BEGIN
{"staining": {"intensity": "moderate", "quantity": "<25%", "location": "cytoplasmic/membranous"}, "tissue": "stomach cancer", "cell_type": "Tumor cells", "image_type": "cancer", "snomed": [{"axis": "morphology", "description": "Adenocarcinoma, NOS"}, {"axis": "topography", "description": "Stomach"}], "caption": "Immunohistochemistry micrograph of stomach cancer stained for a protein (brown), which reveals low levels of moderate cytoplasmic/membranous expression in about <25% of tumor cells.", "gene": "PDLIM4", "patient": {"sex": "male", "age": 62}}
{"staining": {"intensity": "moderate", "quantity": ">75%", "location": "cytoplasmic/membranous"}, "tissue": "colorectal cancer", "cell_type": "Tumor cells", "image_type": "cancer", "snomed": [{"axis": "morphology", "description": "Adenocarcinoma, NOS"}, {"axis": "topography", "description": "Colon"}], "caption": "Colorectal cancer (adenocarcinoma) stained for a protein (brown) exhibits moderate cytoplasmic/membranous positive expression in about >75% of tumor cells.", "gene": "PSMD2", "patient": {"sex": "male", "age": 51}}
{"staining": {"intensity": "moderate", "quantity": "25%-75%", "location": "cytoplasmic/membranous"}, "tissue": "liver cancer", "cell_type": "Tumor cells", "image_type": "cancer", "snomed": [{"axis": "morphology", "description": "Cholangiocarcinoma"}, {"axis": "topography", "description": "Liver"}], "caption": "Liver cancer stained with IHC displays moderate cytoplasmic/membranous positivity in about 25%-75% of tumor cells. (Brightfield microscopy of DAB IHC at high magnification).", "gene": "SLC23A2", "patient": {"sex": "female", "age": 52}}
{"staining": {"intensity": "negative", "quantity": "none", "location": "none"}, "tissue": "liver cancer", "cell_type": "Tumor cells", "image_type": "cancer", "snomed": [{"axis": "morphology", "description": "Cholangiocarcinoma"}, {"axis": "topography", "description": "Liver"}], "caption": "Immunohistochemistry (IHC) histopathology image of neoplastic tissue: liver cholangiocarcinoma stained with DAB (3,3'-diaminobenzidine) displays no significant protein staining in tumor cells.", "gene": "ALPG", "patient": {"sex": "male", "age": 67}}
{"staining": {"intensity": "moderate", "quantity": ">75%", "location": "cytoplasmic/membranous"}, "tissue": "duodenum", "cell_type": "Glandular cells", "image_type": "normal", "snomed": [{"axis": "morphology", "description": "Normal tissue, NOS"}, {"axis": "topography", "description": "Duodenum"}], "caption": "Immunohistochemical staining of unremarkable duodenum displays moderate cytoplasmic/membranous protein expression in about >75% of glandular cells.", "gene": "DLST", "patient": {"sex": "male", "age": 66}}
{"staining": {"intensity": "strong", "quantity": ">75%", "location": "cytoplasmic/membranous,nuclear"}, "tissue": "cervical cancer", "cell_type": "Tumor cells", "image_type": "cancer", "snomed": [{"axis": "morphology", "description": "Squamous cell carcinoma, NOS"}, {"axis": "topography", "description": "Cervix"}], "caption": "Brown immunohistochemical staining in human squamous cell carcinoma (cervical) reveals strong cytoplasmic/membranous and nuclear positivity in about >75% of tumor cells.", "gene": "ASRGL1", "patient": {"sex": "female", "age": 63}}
END
Find each line in the material above that carries the string "Immunohistochemistry", and copy it.

■ **Result of the task**:
{"staining": {"intensity": "moderate", "quantity": "<25%", "location": "cytoplasmic/membranous"}, "tissue": "stomach cancer", "cell_type": "Tumor cells", "image_type": "cancer", "snomed": [{"axis": "morphology", "description": "Adenocarcinoma, NOS"}, {"axis": "topography", "description": "Stomach"}], "caption": "Immunohistochemistry micrograph of stomach cancer stained for a protein (brown), which reveals low levels of moderate cytoplasmic/membranous expression in about <25% of tumor cells.", "gene": "PDLIM4", "patient": {"sex": "male", "age": 62}}
{"staining": {"intensity": "negative", "quantity": "none", "location": "none"}, "tissue": "liver cancer", "cell_type": "Tumor cells", "image_type": "cancer", "snomed": [{"axis": "morphology", "description": "Cholangiocarcinoma"}, {"axis": "topography", "description": "Liver"}], "caption": "Immunohistochemistry (IHC) histopathology image of neoplastic tissue: liver cholangiocarcinoma stained with DAB (3,3'-diaminobenzidine) displays no significant protein staining in tumor cells.", "gene": "ALPG", "patient": {"sex": "male", "age": 67}}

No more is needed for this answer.